Rewrite the listing below with "50 mm" changed to "85 mm" and every other line left as it is. Leave the pictures out of your answer.

◆ LISTED ENTRIES ◆

★ ★ ★ ★

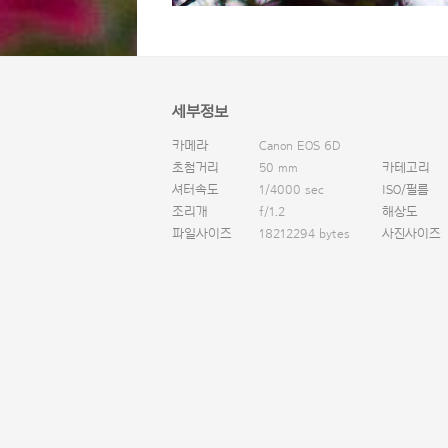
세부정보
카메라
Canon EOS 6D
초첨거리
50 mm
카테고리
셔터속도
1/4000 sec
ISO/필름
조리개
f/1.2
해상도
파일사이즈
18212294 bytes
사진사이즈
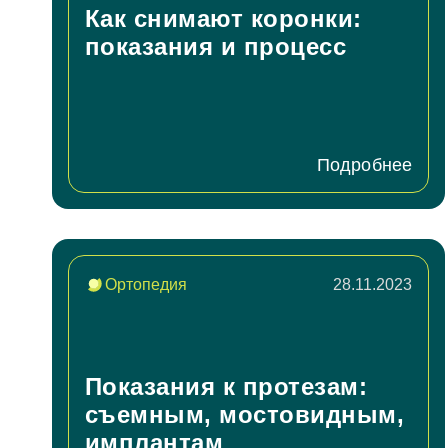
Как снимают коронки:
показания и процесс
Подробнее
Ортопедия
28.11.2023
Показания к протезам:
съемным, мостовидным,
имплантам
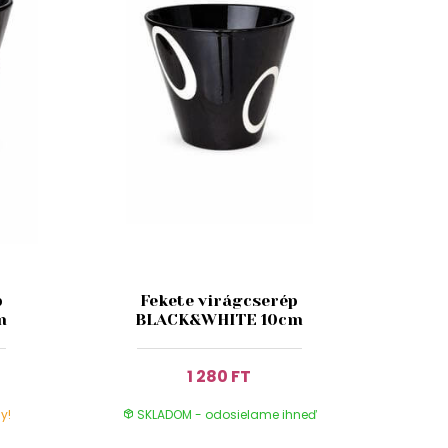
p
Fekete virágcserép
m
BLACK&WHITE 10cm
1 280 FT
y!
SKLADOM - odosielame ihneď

★ ★ ★ ★

◆ WRITTEN ANSWER ◆
세부정보
카메라
Canon EOS 6D
초첨거리
85 mm
카테고리
셔터속도
1/4000 sec
ISO/필름
조리개
f/1.2
해상도
파일사이즈
18212294 bytes
사진사이즈
Как снимают коронки:
показания и процесс
Подробнее
Ортопедия
28.11.2023
Показания к протезам:
съемным, мостовидным,
имплантам
p
Fekete virágcserép
m
BLACK&WHITE 10cm
1 280 FT
y!
SKLADOM - odosielame ihneď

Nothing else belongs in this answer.